El 13 de noviembre, Roland Ziegler anunció la Operación Candor: en las semanas siguientes, el presidente iba a responder a todos los cargos que se hacían contra él en el caso Watergate. Pero la Operación Candor fue recibida con un enorme escepticismo por la sociedad estadounidense. Como se ocupó de recordar Time, desde el comienzo del escándalo eran ya trece veces las que Nixon había anunciado que lo aclararía todo (otro clásico del lenguaje político, sobre todo del lenguaje del político corrupto: promesas constantes de una transparencia que nunca llega, y la expresión correlativa de diferentes versiones, incluso incongruentes unas con otras, para explicar el mismo hecho).

El 17 de noviembre, el Washington Post publicó nuevos datos sobre el milk money, es decir, los centenares de miles de dólares que habían recibido los republicanos en 1969 de los productores de lácteos a cambio de controles de precios.
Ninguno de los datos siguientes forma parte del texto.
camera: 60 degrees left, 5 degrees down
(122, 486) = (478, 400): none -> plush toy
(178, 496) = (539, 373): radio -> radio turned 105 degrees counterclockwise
El asesor jurídico de la Asociación de Productores Lácteos reveló que las donaciones se produjeron después de una conversación que tuvo con el entonces fiscal general (John Mitchell) acerca de cómo comprar el apoyo de los ganaderos a la administración Nixon.
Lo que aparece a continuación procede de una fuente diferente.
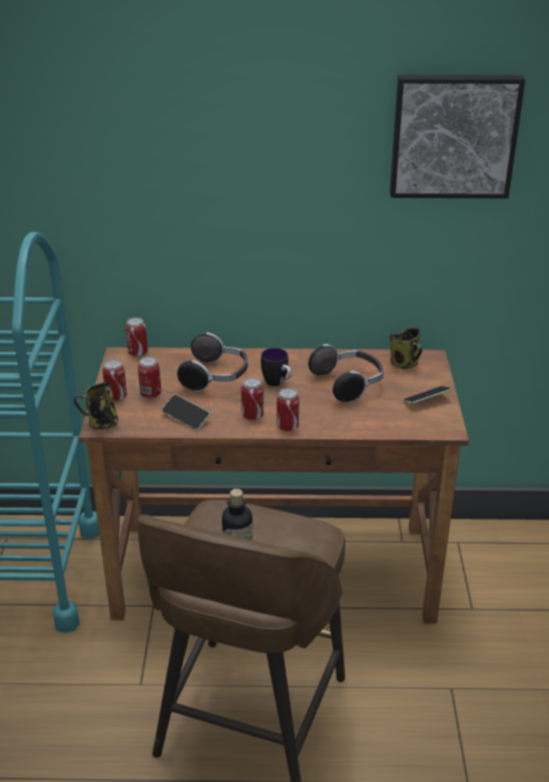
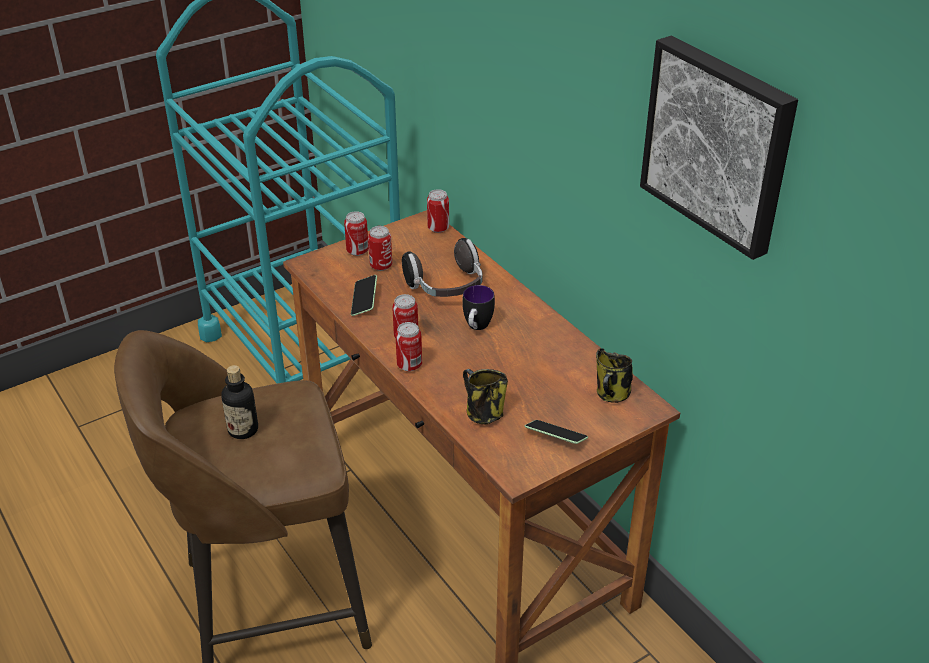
camera: 55 degrees right, 5 degrees up
(101, 423) = (311, 263): mug -> mug (483, 414)
(348, 384) = (526, 372): headphones -> none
Yo comprendo que a lectores de un país en el que de su fiscal general se ha publicado una grabación en la que le explicaba a un policía corrupto que el actual ministro del Interior es “maricón, pero maricón, maricón”; y en la que dicha fiscal general se solaza de que el policía de marras le meta putas en la cama a según qué gente para luego poder chantajearla; yo comprendo que a lectores de un país donde pasan este tipo de cosas, digo, va a resultar difícil explicarles en qué medida para los estadounidenses era un grave anatema descubrir que su fiscal general había estado pactando con los ganaderos de vacuno la subvención de la candidatura de su presidente. Pero debéis entender que, en ciertos países, que pasen estas cosas es incomprensible. Aunque, tal vez, lo que penséis es que lo que es realmente incomprensible es que pasen cosas como las que pasan en nuestro país. Pero, vaya, es un inútil ejercicio de nostalgia.